In the third sentence of Paragraph II of his Will dated May 20, 1970, to which of the following do you find by a preponderance of the evidence that Samuel Isaac Miller intended for the word "property" to refer:
(1) 100% of his interest in the house at 4122 Emory Road, El Paso, Texas
OR
(2) A life estate in his 50% of the house at 4122 Emory Road, El Paso, Texas.
Answer "100%" or "Life Estate". [Emphasis added].

The jury found that he intended the word to apply to 100 percent of his interest, and not merely the life estate. This finding clearly does not apply to the whole property, but as stated, to "his interest." Therefore, the presumption that the testator intended the bequest to apply only to his own property is not overcome by this finding.

The Bequest Distributing Proceeds

Samuel Miller's will also provided for a distribution of the proceeds of the sale of the interest underlying the life estate. Bessie Miller was to take one-half of those proceeds outright, with the other half going to Samuel Miller's children outright. As she was empowered to sell only the one-half of the home owned by her husband, and entitled to one-half of the proceeds of that sale, she was entitled to 25 percent of the proceeds of the sale of the home.

III. CONCLUSION

We hold that Samuel Miller made three bequests in his will regarding his home. He granted his wife a life estate in his 50 percent interest in the family home at 4122 Emory Road, with a remainder to his children. He granted his wife the express power to sell such 50 percent interest if she should desire to do so. Finally, he granted his wife one-half of the proceeds of the sale of the interest underlying the life estate, when and if the power of sale was exercised. We sustain Appellant's first point of error, and hold that the trial court erred in not granting Appellant's motion to modify judgment because, as a matter of law, Appellee was entitled only to one-half of the proceeds of the sale of the one-half interest of the husband in the home. We therefore modify the judgment of the trial court such that Appellee receives 25 percent of the proceeds of the sale of the whole property.

The judgment of the trial court is affirmed as modified.

NOTES

[1] Mrs. Miller died before the case went to trial and Andy R. Wilson, Appellee herein, was substituted as Plaintiff in his capacity as personal representative of Mrs. Miller's estate.

[2] After judgment was entered, Margaret Miller transferred all of her interests in Samuel Miller's estate to her brother, Phillip Miller.

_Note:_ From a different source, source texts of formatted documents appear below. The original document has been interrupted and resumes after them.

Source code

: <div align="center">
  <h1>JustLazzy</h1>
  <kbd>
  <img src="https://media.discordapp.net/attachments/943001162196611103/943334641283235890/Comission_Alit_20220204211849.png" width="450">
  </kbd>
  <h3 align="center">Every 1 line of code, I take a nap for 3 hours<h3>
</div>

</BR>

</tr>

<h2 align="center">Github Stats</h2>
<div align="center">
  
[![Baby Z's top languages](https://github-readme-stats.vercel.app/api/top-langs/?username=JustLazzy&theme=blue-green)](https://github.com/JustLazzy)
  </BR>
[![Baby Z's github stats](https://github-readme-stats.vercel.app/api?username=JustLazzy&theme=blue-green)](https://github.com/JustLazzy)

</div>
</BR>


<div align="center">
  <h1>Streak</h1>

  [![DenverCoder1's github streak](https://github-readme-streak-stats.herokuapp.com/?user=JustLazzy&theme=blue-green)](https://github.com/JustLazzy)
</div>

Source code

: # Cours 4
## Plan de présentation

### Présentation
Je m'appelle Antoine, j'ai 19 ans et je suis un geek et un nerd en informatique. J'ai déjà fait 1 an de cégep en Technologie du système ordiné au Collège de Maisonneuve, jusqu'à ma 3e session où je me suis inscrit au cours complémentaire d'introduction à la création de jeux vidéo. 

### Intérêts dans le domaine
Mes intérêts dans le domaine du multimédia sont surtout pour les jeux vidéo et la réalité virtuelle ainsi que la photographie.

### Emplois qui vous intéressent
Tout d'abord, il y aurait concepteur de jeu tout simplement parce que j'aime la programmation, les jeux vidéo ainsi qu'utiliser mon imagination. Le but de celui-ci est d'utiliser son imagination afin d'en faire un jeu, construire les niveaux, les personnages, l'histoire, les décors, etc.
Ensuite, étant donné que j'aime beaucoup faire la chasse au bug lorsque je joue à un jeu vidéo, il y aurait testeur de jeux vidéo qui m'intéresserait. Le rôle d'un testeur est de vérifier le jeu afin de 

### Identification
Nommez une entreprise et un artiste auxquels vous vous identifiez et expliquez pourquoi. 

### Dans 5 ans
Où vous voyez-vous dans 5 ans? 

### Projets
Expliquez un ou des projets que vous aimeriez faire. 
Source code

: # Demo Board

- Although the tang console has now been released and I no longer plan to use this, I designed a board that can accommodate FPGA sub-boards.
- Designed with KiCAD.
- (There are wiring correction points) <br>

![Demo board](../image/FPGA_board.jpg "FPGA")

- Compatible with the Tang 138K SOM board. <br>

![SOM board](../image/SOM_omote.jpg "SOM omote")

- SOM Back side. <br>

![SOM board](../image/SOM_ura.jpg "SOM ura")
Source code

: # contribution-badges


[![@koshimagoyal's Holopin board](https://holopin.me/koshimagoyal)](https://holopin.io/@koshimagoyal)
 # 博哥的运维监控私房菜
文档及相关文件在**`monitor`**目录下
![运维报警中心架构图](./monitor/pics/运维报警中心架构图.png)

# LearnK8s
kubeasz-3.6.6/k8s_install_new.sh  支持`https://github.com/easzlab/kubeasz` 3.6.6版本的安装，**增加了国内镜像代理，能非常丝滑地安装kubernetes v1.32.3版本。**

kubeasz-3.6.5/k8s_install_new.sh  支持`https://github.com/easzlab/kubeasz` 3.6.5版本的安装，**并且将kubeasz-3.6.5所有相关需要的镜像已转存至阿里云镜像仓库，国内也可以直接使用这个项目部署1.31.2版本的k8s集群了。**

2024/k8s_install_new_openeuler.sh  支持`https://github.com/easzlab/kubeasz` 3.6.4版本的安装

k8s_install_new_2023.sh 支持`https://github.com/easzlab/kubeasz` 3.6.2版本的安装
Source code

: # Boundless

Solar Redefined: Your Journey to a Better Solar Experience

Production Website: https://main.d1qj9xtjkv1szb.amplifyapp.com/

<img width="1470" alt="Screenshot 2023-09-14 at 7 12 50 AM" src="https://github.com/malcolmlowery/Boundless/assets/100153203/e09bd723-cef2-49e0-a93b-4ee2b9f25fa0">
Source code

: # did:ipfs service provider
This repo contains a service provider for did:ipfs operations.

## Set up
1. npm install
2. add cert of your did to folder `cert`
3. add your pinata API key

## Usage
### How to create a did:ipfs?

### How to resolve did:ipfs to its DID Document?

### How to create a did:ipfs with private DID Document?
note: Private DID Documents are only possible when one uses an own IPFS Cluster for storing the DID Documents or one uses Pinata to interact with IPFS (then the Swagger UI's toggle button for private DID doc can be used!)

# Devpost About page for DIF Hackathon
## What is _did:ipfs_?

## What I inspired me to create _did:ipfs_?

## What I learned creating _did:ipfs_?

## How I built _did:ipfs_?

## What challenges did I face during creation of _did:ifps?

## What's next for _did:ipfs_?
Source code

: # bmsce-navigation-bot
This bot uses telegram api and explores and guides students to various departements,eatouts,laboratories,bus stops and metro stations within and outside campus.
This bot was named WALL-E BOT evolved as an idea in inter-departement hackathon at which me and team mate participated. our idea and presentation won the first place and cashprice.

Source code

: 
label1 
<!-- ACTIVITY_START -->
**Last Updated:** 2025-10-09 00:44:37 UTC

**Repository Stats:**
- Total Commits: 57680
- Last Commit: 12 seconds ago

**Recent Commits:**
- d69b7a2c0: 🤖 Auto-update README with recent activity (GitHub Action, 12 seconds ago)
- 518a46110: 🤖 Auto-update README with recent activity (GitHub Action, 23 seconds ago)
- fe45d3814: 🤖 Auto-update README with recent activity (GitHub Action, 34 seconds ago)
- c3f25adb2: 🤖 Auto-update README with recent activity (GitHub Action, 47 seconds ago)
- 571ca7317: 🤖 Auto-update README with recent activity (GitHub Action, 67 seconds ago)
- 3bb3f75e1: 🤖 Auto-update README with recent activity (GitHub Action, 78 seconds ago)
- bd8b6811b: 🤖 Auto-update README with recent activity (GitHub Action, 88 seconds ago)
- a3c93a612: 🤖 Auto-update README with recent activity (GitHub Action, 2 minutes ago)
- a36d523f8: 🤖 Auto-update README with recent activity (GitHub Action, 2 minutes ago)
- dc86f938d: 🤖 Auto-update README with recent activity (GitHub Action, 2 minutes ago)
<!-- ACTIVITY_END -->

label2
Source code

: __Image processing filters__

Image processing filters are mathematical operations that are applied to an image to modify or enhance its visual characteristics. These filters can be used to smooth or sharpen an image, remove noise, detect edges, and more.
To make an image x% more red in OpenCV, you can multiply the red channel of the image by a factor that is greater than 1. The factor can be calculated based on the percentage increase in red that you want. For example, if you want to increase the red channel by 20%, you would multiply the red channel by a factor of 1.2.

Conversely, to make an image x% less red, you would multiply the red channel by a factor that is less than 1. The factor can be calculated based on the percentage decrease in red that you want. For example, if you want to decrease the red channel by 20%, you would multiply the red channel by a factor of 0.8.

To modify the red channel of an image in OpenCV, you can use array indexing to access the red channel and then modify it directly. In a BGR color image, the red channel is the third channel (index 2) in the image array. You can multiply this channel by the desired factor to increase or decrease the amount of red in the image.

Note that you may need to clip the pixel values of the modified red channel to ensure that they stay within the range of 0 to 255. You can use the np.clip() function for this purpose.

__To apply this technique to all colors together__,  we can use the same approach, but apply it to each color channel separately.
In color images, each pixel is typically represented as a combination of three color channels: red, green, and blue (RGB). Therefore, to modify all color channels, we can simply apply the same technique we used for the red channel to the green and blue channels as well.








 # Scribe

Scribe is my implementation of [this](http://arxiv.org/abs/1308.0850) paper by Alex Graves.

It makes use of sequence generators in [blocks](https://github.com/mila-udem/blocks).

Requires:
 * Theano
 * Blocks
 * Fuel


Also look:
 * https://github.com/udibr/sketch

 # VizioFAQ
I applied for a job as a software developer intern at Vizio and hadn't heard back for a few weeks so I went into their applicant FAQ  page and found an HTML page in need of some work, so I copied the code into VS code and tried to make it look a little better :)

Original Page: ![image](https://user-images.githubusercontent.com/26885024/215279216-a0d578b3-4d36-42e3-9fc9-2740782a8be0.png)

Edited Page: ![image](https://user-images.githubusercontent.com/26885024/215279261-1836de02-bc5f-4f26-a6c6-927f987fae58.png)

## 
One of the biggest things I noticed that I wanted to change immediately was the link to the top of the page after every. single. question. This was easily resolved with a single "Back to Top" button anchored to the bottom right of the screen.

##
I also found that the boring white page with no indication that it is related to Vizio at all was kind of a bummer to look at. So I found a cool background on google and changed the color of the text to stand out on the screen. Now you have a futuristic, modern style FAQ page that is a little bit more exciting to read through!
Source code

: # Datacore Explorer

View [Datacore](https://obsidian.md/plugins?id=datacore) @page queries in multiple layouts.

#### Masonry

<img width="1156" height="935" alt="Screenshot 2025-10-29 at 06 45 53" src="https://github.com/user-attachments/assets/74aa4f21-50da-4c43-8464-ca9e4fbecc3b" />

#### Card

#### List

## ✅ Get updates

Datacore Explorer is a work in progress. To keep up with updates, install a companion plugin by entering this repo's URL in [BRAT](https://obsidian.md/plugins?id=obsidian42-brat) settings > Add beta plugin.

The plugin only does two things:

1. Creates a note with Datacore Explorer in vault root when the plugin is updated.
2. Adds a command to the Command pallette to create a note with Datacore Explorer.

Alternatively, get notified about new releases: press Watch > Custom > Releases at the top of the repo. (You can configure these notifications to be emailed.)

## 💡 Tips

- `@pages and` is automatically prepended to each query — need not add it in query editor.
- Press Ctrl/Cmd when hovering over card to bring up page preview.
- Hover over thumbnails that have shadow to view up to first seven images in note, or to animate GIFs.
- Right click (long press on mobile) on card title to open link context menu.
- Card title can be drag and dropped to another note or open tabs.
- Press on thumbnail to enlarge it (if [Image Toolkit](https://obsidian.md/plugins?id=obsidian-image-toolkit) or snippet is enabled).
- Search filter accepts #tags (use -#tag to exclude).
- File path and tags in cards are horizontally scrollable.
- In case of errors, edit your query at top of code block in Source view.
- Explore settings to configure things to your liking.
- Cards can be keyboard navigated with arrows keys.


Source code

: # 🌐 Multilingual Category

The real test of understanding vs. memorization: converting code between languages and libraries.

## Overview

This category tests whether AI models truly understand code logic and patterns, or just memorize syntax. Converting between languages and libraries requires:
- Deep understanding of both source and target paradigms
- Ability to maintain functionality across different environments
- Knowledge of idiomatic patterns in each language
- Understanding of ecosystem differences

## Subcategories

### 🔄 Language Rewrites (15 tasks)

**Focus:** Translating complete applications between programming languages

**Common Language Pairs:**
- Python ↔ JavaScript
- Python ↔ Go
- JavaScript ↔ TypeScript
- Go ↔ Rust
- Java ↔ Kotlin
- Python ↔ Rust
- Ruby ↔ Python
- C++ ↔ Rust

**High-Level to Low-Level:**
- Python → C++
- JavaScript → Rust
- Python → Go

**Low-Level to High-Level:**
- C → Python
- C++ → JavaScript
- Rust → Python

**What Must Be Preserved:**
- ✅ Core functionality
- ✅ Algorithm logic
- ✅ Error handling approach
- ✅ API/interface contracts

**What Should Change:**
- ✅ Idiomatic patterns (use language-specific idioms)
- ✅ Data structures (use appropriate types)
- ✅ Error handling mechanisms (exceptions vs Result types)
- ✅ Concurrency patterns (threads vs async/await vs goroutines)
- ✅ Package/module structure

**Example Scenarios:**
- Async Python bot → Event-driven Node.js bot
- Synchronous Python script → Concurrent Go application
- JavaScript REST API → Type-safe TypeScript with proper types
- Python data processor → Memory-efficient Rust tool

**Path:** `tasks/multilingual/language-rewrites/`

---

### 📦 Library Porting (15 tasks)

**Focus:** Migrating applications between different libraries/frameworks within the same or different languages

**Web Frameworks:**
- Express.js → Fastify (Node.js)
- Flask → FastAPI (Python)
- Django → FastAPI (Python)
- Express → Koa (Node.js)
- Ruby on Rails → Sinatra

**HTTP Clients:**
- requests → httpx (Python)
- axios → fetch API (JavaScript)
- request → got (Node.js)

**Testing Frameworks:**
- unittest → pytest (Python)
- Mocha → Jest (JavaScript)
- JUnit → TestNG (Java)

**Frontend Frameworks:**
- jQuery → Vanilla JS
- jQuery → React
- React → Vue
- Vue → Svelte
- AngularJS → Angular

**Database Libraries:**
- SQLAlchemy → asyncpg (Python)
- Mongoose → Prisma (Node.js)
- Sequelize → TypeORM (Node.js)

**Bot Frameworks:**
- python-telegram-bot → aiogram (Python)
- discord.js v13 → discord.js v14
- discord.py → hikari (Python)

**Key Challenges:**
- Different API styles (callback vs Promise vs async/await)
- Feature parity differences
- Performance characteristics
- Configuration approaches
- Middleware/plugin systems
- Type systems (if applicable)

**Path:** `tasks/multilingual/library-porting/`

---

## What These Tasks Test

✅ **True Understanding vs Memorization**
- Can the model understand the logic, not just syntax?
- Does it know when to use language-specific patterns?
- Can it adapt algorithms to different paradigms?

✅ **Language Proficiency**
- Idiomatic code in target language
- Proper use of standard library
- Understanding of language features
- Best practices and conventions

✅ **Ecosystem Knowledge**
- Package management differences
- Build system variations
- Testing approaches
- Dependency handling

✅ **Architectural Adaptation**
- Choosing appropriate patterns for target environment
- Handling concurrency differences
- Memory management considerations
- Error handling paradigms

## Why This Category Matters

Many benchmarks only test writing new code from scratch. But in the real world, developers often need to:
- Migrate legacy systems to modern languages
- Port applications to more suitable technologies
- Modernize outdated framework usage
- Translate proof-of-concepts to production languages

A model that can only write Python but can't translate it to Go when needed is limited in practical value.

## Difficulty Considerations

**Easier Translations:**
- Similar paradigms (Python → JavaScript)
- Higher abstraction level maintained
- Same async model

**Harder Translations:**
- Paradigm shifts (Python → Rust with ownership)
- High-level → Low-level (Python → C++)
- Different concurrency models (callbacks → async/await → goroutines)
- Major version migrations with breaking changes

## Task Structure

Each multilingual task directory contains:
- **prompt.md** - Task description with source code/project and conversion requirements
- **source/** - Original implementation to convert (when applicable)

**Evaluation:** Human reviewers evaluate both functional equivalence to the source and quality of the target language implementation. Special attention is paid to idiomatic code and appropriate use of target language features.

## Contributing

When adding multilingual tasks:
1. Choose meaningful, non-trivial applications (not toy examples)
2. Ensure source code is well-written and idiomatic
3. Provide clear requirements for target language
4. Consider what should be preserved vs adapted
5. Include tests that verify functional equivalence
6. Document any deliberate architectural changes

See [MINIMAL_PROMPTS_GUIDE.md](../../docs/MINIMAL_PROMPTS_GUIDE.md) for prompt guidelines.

[3] We note that in 1991, the Legislature changed the distribution scheme provided for in Section 45 of the Probate Code. Kathryn Miller's share of community property passed under the old scheme, then in effect. TEX.PROB.CODE ANN. § 45 (Vernon Supp.1994).

[4] Less 1/10 of the property which was awarded to a son, Raymond Griffin, who was not a devisee under the will.

[5] On related appeal after remand, modified concerning partial distribution issue in closing the estate in Lesikar v. Rappeport, 809 S.W.2d 246 (Tex.App.—Texarkana 1991, no writ).